Fatto sta che, quando hanno inventato questo detto, la maggior parte dei contadini e perciò della popolazione, non aveva soldi per comprarsi le scarpe e si andava a piedi scalzi per la maggior parte dell’anno.
Spesso, ma non sempre, davanti a casa c’era un catino con dell’acqua dove risciacquarsi i piedi prima di entrare e uno straccio appeso a un chiodo per asciugarsi.
Nella mia infanzia ho visto signorine, vestite “da la festa”, di domenica, andare scalze fin quasi al centro del paese (allora non sapevamo nemmeno che esistesse l’asfalto per le strade) con le scarpe in mano, per poi mettersele atteggiandosi a camminare come quando si entra in società.
Si usavano le “sgiavare” allora, con le suole di legno e dei rinforzi di ferro in punta e sotto il tacco, per renderle più durature. In casa si usavano le pantofole di lana cotta o di panno, solo d’inverno; le donne avevano un paio di zoccoli chiusi in punta, per andare ad accudire gli animali da cortile o coltivare l’orto.
Il mondo veneto è pieno di proverbi evocativi, spesso ancorati al buon senso popolare. Uno che mia nonna diceva spesso era questo: “No gh’è carne in becaria che prima o dopo no la vaga via”. Era il paragone che serviva a far pazientare le ragazze da marito che smaniavano di avere un “moroso“.
Peccato che sia andato in disuso, anche perché oggi si potrebbe completarlo con un’aggiunta: “ i mericani i n’ha libarà e adeso ne va ben anca la ciunga mastegà”. I costumi sono cambiati!
Ma noi torniamo ancora a usare i vecchi detti che ancora si sentono nelle osterie, quando si gioca a carte o nei capannelli delle comari al mercato. Sono pezzi di storia che resistono al logorio della vita moderna, alle trasmissioni televisive, alle preoccupazioni di tutti i giorni.
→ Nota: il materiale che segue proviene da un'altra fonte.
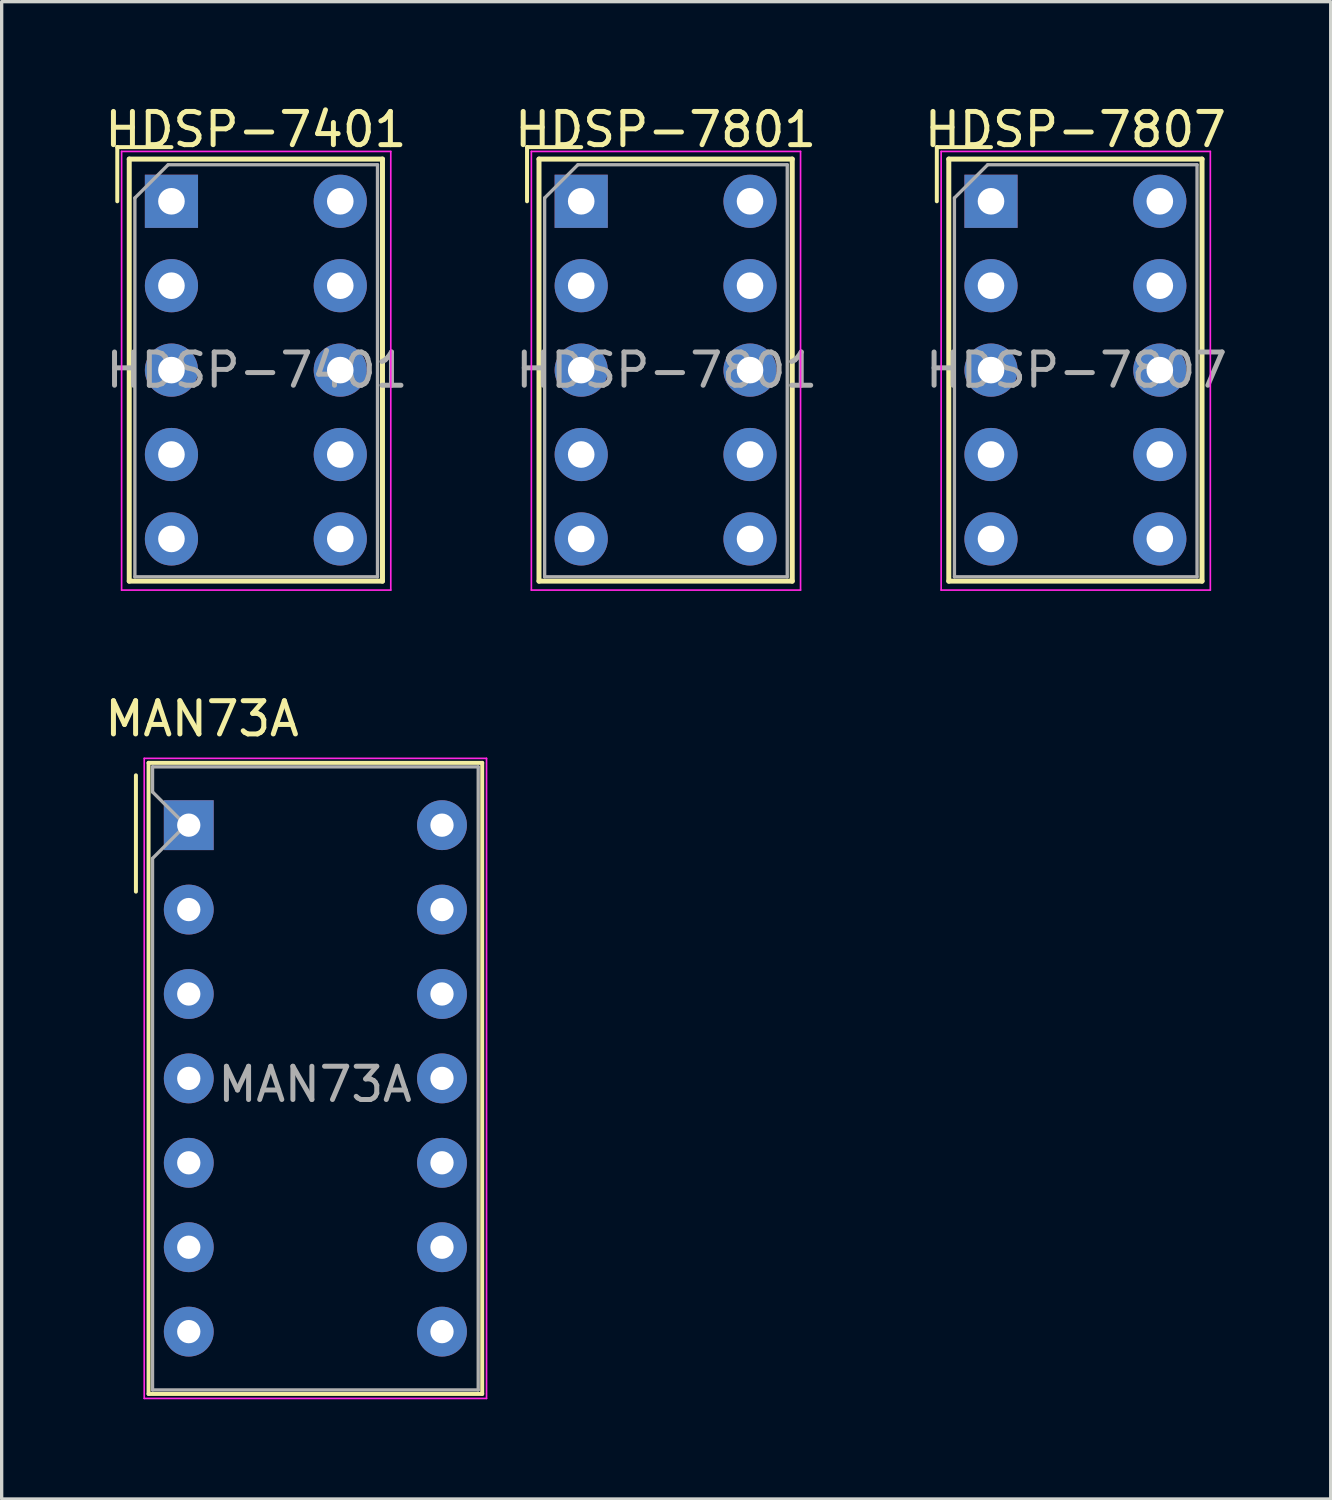
<source format=kicad_pcb>
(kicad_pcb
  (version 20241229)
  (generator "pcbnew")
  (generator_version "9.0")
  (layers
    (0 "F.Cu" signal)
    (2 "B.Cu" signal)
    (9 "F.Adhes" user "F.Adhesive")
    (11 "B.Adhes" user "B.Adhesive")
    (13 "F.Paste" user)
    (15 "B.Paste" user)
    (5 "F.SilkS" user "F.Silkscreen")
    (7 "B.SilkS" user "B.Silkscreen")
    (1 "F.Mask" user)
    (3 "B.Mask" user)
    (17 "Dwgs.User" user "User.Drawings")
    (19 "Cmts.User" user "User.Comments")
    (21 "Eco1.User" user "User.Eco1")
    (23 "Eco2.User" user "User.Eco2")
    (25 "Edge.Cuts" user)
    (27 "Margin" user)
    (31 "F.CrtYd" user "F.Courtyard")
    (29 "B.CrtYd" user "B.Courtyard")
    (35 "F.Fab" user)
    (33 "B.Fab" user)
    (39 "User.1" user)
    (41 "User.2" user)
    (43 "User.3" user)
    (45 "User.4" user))
  (footprint "HDSP-7807"
    (layer "F.Cu")
    (at 26.77 3.007)
    (property "Reference" "HDSP-7807" (at 2.54 -2.159 0) (layer "F.SilkS") (effects (font (size 1 1) (thickness 0.15))))
    (attr through_hole)
    (fp_line (start -1.63 -1.63) (end 0 -1.63) (stroke (width 0.12) (type solid)) (layer "F.SilkS"))
    (fp_line (start -1.63 0) (end -1.63 -1.63) (stroke (width 0.12) (type solid)) (layer "F.SilkS"))
    (fp_line (start -1.27 -1.27) (end -1.27 11.43) (stroke (width 0.15) (type solid)) (layer "F.SilkS"))
    (fp_line (start -1.27 11.43) (end 6.35 11.43) (stroke (width 0.15) (type solid)) (layer "F.SilkS"))
    (fp_line (start 6.35 -1.27) (end -1.27 -1.27) (stroke (width 0.15) (type solid)) (layer "F.SilkS"))
    (fp_line (start 6.35 11.43) (end 6.35 -1.27) (stroke (width 0.15) (type solid)) (layer "F.SilkS"))
    (fp_line (start -1.5 -1.5) (end 6.6 -1.5) (stroke (width 0.05) (type solid)) (layer "F.CrtYd"))
    (fp_line (start -1.5 11.7) (end -1.5 -1.5) (stroke (width 0.05) (type solid)) (layer "F.CrtYd"))
    (fp_line (start 6.6 -1.5) (end 6.6 11.7) (stroke (width 0.05) (type solid)) (layer "F.CrtYd"))
    (fp_line (start 6.6 11.7) (end -1.5 11.7) (stroke (width 0.05) (type solid)) (layer "F.CrtYd"))
    (fp_line (start -1.1 -0.1) (end -0.1 -1.1) (stroke (width 0.1) (type solid)) (layer "F.Fab"))
    (fp_line (start -1.1 11.3) (end -1.1 -0.1) (stroke (width 0.1) (type solid)) (layer "F.Fab"))
    (fp_line (start -0.1 -1.1) (end 6.2 -1.1) (stroke (width 0.1) (type solid)) (layer "F.Fab"))
    (fp_line (start 6.2 -1.1) (end 6.2 11.3) (stroke (width 0.1) (type solid)) (layer "F.Fab"))
    (fp_line (start 6.2 11.3) (end -1.1 11.3) (stroke (width 0.1) (type solid)) (layer "F.Fab"))
    (fp_text user "${REFERENCE}" (at 2.573 5.08 0) (layer "F.Fab") (effects (font (size 1 1) (thickness 0.15))))
    (pad "1" thru_hole rect (at 0 0) (size 1.6 1.6) (drill 0.8) (layers "*.Cu" "*.Mask"))
    (pad "2" thru_hole circle (at 0 2.54) (size 1.6 1.6) (drill 0.8) (layers "*.Cu" "*.Mask"))
    (pad "3" thru_hole circle (at 0 5.08) (size 1.6 1.6) (drill 0.8) (layers "*.Cu" "*.Mask"))
    (pad "4" thru_hole circle (at 0 7.62) (size 1.6 1.6) (drill 0.8) (layers "*.Cu" "*.Mask"))
    (pad "5" thru_hole circle (at 0 10.16) (size 1.6 1.6) (drill 0.8) (layers "*.Cu" "*.Mask"))
    (pad "6" thru_hole circle (at 5.08 10.16) (size 1.6 1.6) (drill 0.8) (layers "*.Cu" "*.Mask"))
    (pad "7" thru_hole circle (at 5.08 7.62) (size 1.6 1.6) (drill 0.8) (layers "*.Cu" "*.Mask"))
    (pad "8" thru_hole circle (at 5.08 5.08) (size 1.6 1.6) (drill 0.8) (layers "*.Cu" "*.Mask"))
    (pad "9" thru_hole circle (at 5.08 2.54) (size 1.6 1.6) (drill 0.8) (layers "*.Cu" "*.Mask"))
    (pad "10" thru_hole circle (at 5.08 0) (size 1.6 1.6) (drill 0.8) (layers "*.Cu" "*.Mask")))
  (footprint "HDSP-7401"
    (layer "F.Cu")
    (at 2.109 3.007)
    (property "Reference" "HDSP-7401" (at 2.54 -2.159 0) (layer "F.SilkS") (effects (font (size 1 1) (thickness 0.15))))
    (attr through_hole)
    (fp_line (start -1.63 -1.63) (end 0 -1.63) (stroke (width 0.12) (type solid)) (layer "F.SilkS"))
    (fp_line (start -1.63 0) (end -1.63 -1.63) (stroke (width 0.12) (type solid)) (layer "F.SilkS"))
    (fp_line (start -1.27 -1.27) (end -1.27 11.43) (stroke (width 0.15) (type solid)) (layer "F.SilkS"))
    (fp_line (start -1.27 11.43) (end 6.35 11.43) (stroke (width 0.15) (type solid)) (layer "F.SilkS"))
    (fp_line (start 6.35 -1.27) (end -1.27 -1.27) (stroke (width 0.15) (type solid)) (layer "F.SilkS"))
    (fp_line (start 6.35 11.43) (end 6.35 -1.27) (stroke (width 0.15) (type solid)) (layer "F.SilkS"))
    (fp_line (start -1.5 -1.5) (end 6.6 -1.5) (stroke (width 0.05) (type solid)) (layer "F.CrtYd"))
    (fp_line (start -1.5 11.7) (end -1.5 -1.5) (stroke (width 0.05) (type solid)) (layer "F.CrtYd"))
    (fp_line (start 6.6 -1.5) (end 6.6 11.7) (stroke (width 0.05) (type solid)) (layer "F.CrtYd"))
    (fp_line (start 6.6 11.7) (end -1.5 11.7) (stroke (width 0.05) (type solid)) (layer "F.CrtYd"))
    (fp_line (start -1.1 -0.1) (end -0.1 -1.1) (stroke (width 0.1) (type solid)) (layer "F.Fab"))
    (fp_line (start -1.1 11.3) (end -1.1 -0.1) (stroke (width 0.1) (type solid)) (layer "F.Fab"))
    (fp_line (start -0.1 -1.1) (end 6.2 -1.1) (stroke (width 0.1) (type solid)) (layer "F.Fab"))
    (fp_line (start 6.2 -1.1) (end 6.2 11.3) (stroke (width 0.1) (type solid)) (layer "F.Fab"))
    (fp_line (start 6.2 11.3) (end -1.1 11.3) (stroke (width 0.1) (type solid)) (layer "F.Fab"))
    (fp_text user "${REFERENCE}" (at 2.573 5.08 0) (layer "F.Fab") (effects (font (size 1 1) (thickness 0.15))))
    (pad "1" thru_hole rect (at 0 0) (size 1.6 1.6) (drill 0.8) (layers "*.Cu" "*.Mask"))
    (pad "2" thru_hole circle (at 0 2.54) (size 1.6 1.6) (drill 0.8) (layers "*.Cu" "*.Mask"))
    (pad "3" thru_hole circle (at 0 5.08) (size 1.6 1.6) (drill 0.8) (layers "*.Cu" "*.Mask"))
    (pad "4" thru_hole circle (at 0 7.62) (size 1.6 1.6) (drill 0.8) (layers "*.Cu" "*.Mask"))
    (pad "5" thru_hole circle (at 0 10.16) (size 1.6 1.6) (drill 0.8) (layers "*.Cu" "*.Mask"))
    (pad "6" thru_hole circle (at 5.08 10.16) (size 1.6 1.6) (drill 0.8) (layers "*.Cu" "*.Mask"))
    (pad "7" thru_hole circle (at 5.08 7.62) (size 1.6 1.6) (drill 0.8) (layers "*.Cu" "*.Mask"))
    (pad "8" thru_hole circle (at 5.08 5.08) (size 1.6 1.6) (drill 0.8) (layers "*.Cu" "*.Mask"))
    (pad "9" thru_hole circle (at 5.08 2.54) (size 1.6 1.6) (drill 0.8) (layers "*.Cu" "*.Mask"))
    (pad "10" thru_hole circle (at 5.08 0) (size 1.6 1.6) (drill 0.8) (layers "*.Cu" "*.Mask")))
  (footprint "HDSP-7801"
    (layer "F.Cu")
    (at 14.439 3.007)
    (property "Reference" "HDSP-7801" (at 2.54 -2.159 0) (layer "F.SilkS") (effects (font (size 1 1) (thickness 0.15))))
    (attr through_hole)
    (fp_line (start -1.63 -1.63) (end 0 -1.63) (stroke (width 0.12) (type solid)) (layer "F.SilkS"))
    (fp_line (start -1.63 0) (end -1.63 -1.63) (stroke (width 0.12) (type solid)) (layer "F.SilkS"))
    (fp_line (start -1.27 -1.27) (end -1.27 11.43) (stroke (width 0.15) (type solid)) (layer "F.SilkS"))
    (fp_line (start -1.27 11.43) (end 6.35 11.43) (stroke (width 0.15) (type solid)) (layer "F.SilkS"))
    (fp_line (start 6.35 -1.27) (end -1.27 -1.27) (stroke (width 0.15) (type solid)) (layer "F.SilkS"))
    (fp_line (start 6.35 11.43) (end 6.35 -1.27) (stroke (width 0.15) (type solid)) (layer "F.SilkS"))
    (fp_line (start -1.5 -1.5) (end 6.6 -1.5) (stroke (width 0.05) (type solid)) (layer "F.CrtYd"))
    (fp_line (start -1.5 11.7) (end -1.5 -1.5) (stroke (width 0.05) (type solid)) (layer "F.CrtYd"))
    (fp_line (start 6.6 -1.5) (end 6.6 11.7) (stroke (width 0.05) (type solid)) (layer "F.CrtYd"))
    (fp_line (start 6.6 11.7) (end -1.5 11.7) (stroke (width 0.05) (type solid)) (layer "F.CrtYd"))
    (fp_line (start -1.1 -0.1) (end -0.1 -1.1) (stroke (width 0.1) (type solid)) (layer "F.Fab"))
    (fp_line (start -1.1 11.3) (end -1.1 -0.1) (stroke (width 0.1) (type solid)) (layer "F.Fab"))
    (fp_line (start -0.1 -1.1) (end 6.2 -1.1) (stroke (width 0.1) (type solid)) (layer "F.Fab"))
    (fp_line (start 6.2 -1.1) (end 6.2 11.3) (stroke (width 0.1) (type solid)) (layer "F.Fab"))
    (fp_line (start 6.2 11.3) (end -1.1 11.3) (stroke (width 0.1) (type solid)) (layer "F.Fab"))
    (fp_text user "${REFERENCE}" (at 2.573 5.08 0) (layer "F.Fab") (effects (font (size 1 1) (thickness 0.15))))
    (pad "1" thru_hole rect (at 0 0) (size 1.6 1.6) (drill 0.8) (layers "*.Cu" "*.Mask"))
    (pad "2" thru_hole circle (at 0 2.54) (size 1.6 1.6) (drill 0.8) (layers "*.Cu" "*.Mask"))
    (pad "3" thru_hole circle (at 0 5.08) (size 1.6 1.6) (drill 0.8) (layers "*.Cu" "*.Mask"))
    (pad "4" thru_hole circle (at 0 7.62) (size 1.6 1.6) (drill 0.8) (layers "*.Cu" "*.Mask"))
    (pad "5" thru_hole circle (at 0 10.16) (size 1.6 1.6) (drill 0.8) (layers "*.Cu" "*.Mask"))
    (pad "6" thru_hole circle (at 5.08 10.16) (size 1.6 1.6) (drill 0.8) (layers "*.Cu" "*.Mask"))
    (pad "7" thru_hole circle (at 5.08 7.62) (size 1.6 1.6) (drill 0.8) (layers "*.Cu" "*.Mask"))
    (pad "8" thru_hole circle (at 5.08 5.08) (size 1.6 1.6) (drill 0.8) (layers "*.Cu" "*.Mask"))
    (pad "9" thru_hole circle (at 5.08 2.54) (size 1.6 1.6) (drill 0.8) (layers "*.Cu" "*.Mask"))
    (pad "10" thru_hole circle (at 5.08 0) (size 1.6 1.6) (drill 0.8) (layers "*.Cu" "*.Mask")))
  (footprint "MAN73A"
    (layer "F.Cu")
    (at 2.63 21.78)
    (property "Reference" "MAN73A" (at 0.4 -3.2 0) (layer "F.SilkS") (effects (font (size 1 1) (thickness 0.15))))
    (attr through_hole)
    (fp_line (start -1.59 -1.5) (end -1.59 2) (stroke (width 0.12) (type solid)) (layer "F.SilkS"))
    (fp_line (start -1.21 -1.875) (end 8.83 -1.875) (stroke (width 0.12) (type solid)) (layer "F.SilkS"))
    (fp_line (start -1.21 17.115) (end -1.21 -1.875) (stroke (width 0.12) (type solid)) (layer "F.SilkS"))
    (fp_line (start 8.83 -1.875) (end 8.83 17.115) (stroke (width 0.12) (type solid)) (layer "F.SilkS"))
    (fp_line (start 8.83 17.115) (end -1.21 17.115) (stroke (width 0.12) (type solid)) (layer "F.SilkS"))
    (fp_line (start -1.34 -2.01) (end 8.96 -2.01) (stroke (width 0.05) (type solid)) (layer "F.CrtYd"))
    (fp_line (start -1.34 17.25) (end -1.34 -2.01) (stroke (width 0.05) (type solid)) (layer "F.CrtYd"))
    (fp_line (start 8.96 -2.01) (end 8.96 17.25) (stroke (width 0.05) (type solid)) (layer "F.CrtYd"))
    (fp_line (start 8.96 17.25) (end -1.34 17.25) (stroke (width 0.05) (type solid)) (layer "F.CrtYd"))
    (fp_line (start -1.09 -1.755) (end 8.71 -1.755) (stroke (width 0.1) (type solid)) (layer "F.Fab"))
    (fp_line (start -1.09 -1) (end -1.09 -1.755) (stroke (width 0.1) (type solid)) (layer "F.Fab"))
    (fp_line (start -1.09 1) (end -0.09 0) (stroke (width 0.1) (type solid)) (layer "F.Fab"))
    (fp_line (start -1.09 16.995) (end -1.09 1) (stroke (width 0.1) (type solid)) (layer "F.Fab"))
    (fp_line (start -0.09 0) (end -1.09 -1) (stroke (width 0.1) (type solid)) (layer "F.Fab"))
    (fp_line (start 8.71 -1.755) (end 8.71 16.995) (stroke (width 0.1) (type solid)) (layer "F.Fab"))
    (fp_line (start 8.71 16.995) (end -1.09 16.995) (stroke (width 0.1) (type solid)) (layer "F.Fab"))
    (fp_text user "${REFERENCE}" (at 3.8 7.8 0) (layer "F.Fab") (effects (font (size 1 1) (thickness 0.15))))
    (pad "1" thru_hole rect (at 0 0) (size 1.5 1.5) (drill 0.7) (layers "*.Cu" "*.Mask"))
    (pad "2" thru_hole circle (at 0 2.54) (size 1.5 1.5) (drill 0.7) (layers "*.Cu" "*.Mask"))
    (pad "3" thru_hole circle (at 0 5.08) (size 1.5 1.5) (drill 0.7) (layers "*.Cu" "*.Mask"))
    (pad "4" thru_hole circle (at 0 7.62) (size 1.5 1.5) (drill 0.7) (layers "*.Cu" "*.Mask"))
    (pad "5" thru_hole circle (at 0 10.16) (size 1.5 1.5) (drill 0.7) (layers "*.Cu" "*.Mask"))
    (pad "6" thru_hole circle (at 0 12.7) (size 1.5 1.5) (drill 0.7) (layers "*.Cu" "*.Mask"))
    (pad "7" thru_hole circle (at 0 15.24) (size 1.5 1.5) (drill 0.7) (layers "*.Cu" "*.Mask"))
    (pad "8" thru_hole circle (at 7.62 15.24) (size 1.5 1.5) (drill 0.7) (layers "*.Cu" "*.Mask"))
    (pad "9" thru_hole circle (at 7.62 12.7) (size 1.5 1.5) (drill 0.7) (layers "*.Cu" "*.Mask"))
    (pad "10" thru_hole circle (at 7.62 10.16) (size 1.5 1.5) (drill 0.7) (layers "*.Cu" "*.Mask"))
    (pad "11" thru_hole circle (at 7.62 7.62) (size 1.5 1.5) (drill 0.7) (layers "*.Cu" "*.Mask"))
    (pad "12" thru_hole circle (at 7.62 5.08) (size 1.5 1.5) (drill 0.7) (layers "*.Cu" "*.Mask"))
    (pad "13" thru_hole circle (at 7.62 2.54) (size 1.5 1.5) (drill 0.7) (layers "*.Cu" "*.Mask"))
    (pad "14" thru_hole circle (at 7.62 0) (size 1.5 1.5) (drill 0.7) (layers "*.Cu" "*.Mask")))
  (gr_rect
    (start -3 -3)
    (end 36.992 42.056)
    (stroke (width 0.1) (type default))
    (fill no)
    (layer "Edge.Cuts")))
</source>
E così se ne va quel bel detto: “semo qua ne l’incertezza par inparare la pasienza”. Corriamo e perdiamo, forse, il senso di quello che siamo, diventando quello che vuole la società moderna. Ma siamo sicuri che stiamo andando nella direzione giusta? Oppure, quel ha scritto un poeta anonimo bovolonese ha un valore quanto un tesoro?
CATARSE
Stasera
mi e ti
Bupà
quando zà l’ombria su le rame del brolo
la se colegava
par poco
se semo ricatà
E lì
sentà
soto le vece piante
che t’è docià par tanto tempo
t’è guardà metare i buti
de le nostre robe care…
Emo ciacolà
Ti de le fiole
de la dona morta
e mi de quando era picinin
e quando fora da scola
vegnea ne la to botega
de marangon a vardarte pialàr.
E a sti ricordi,
Bupà,
la pipa la te tremava in man
E mi te vardava inbanbolà
E t’avaria dato el cor
E no solo na man.
Per mantenere il senso della nostra vita, consigliamo di far un giretto con la famiglia nella valle del Menago. Ci farà bene all’anima, per restare noi stessi.